BackgroundWorker worker;

void StartTask()
{
    if(worker != null && worker.IsBusy)
    {
        worker.CancelAsync();
        
        while(worker.IsBusy)
        {
            Application.DoEvents(); //this lets the UI thread continue
        }
    }
    
    worker = new BackgroundWorker();
    worker.DoWork += new DoWorkEventHandler(OnDo);
    worker.RunWorkerCompleted += new RunWorkerCompletedEventHandler(OnCompleted);
    worker.WorkerSupportsCancellation = true;
    worker.RunWorkerAsync();    
}

void OnDo(object sender, DoWorkEventArgs e)
{
    while(doAction)
    {
        if(worker.CancellationPending)
        {
            e.Cancel = true;
            return;
        }
        //work
    }        
}

To pass data into the DoWork method:

worker.RunAsync(dataObject);
//...
private void DoWork(object sender, DoWorkEventArgs e)
{
    MyData data = (e.Argument as MyData);
}

When using worker.ReportProgress, do not run it unless you have a new progress value (int 0 to 100). Every time you call it, (if the GUI thread reacts) it blocks the GUI thread.

Application

To catch all uncaught exceptions that occur in an application:

using System.Threading;
static class MyProgram
{
    [STAThread]
    static void Main()
    {
        Application.SetUnhandledExceptionMode(UnhandledExceptionMode.CatchException);
        MyForm form = new MyForm();
        Application.Run(form);
    }
}
//....
public class MyForm
{
    public MyForm()
    {
        //this must be set before Application.Run(form)
        Application.ThreadException += new ThreadExceptionEventHandler(OnSystemException);
    }
    private void OnSystemException(object sender, ThreadExceptionEventArgs e)
    {
        //handle e.Exception
    }
}
Confirmed this works on System.TargetInvocationException.
PostSharp

PostSharp is a tool that post-processes your compiled code. The final product is still compiled code.
[How it works]

C# does not currently support anything like the "method as decorator" syntax from Python, which enables you to easily mark a method such that it will run another method before/after itself.

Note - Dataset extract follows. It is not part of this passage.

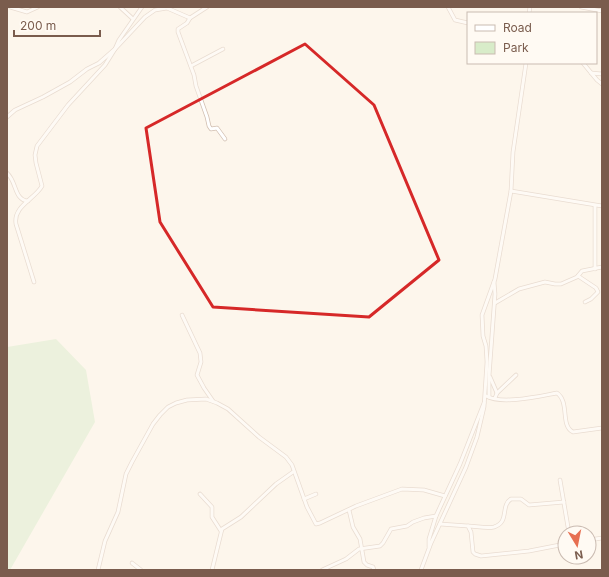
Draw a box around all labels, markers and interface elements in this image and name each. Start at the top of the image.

PostSharp, which processes your code after it is compiled, supports this.

To add PostSharp to your solution with NuGet:

install-package PostSharp

PostSharp will run automatically as part of building your solution.

OnMethodBoundaryAspect

Create an aspect class with the custom functionality you want:

[PSerializable]
public class LoggingAspect : OnMethodBoundaryAspect
{
    public override void OnEntry(MethodExecutionArgs args)
    {
        Console.WriteLine("The {0} method has been entered.", args.Method.Name);
    }

    public override void OnSuccess(MethodExecutionArgs args)
    {
        Console.WriteLine("The {0} method executed successfully.", args.Method.Name);
    }

    public override void OnExit(MethodExecutionArgs args)
    {
        Console.WriteLine("The {0} method has exited.", args.Method.Name);
    }     

    public override void OnException(MethodExecutionArgs args)
    {
        Console.WriteLine("An exception was thrown in {0}.", args.Method.Name);
    }
}

Add this class as an attribute to any method.

[LoggingAspect]
private void MyMethod()
{
    Console.WriteLine("Hello, world.");
}

Executing this example will print:

The Main method has been entered.
Hello, world.
The Main method executed successfully.
The Main method has exited.

"MethodExecutionArgs.Method" gives you reflection information about the method being decorated.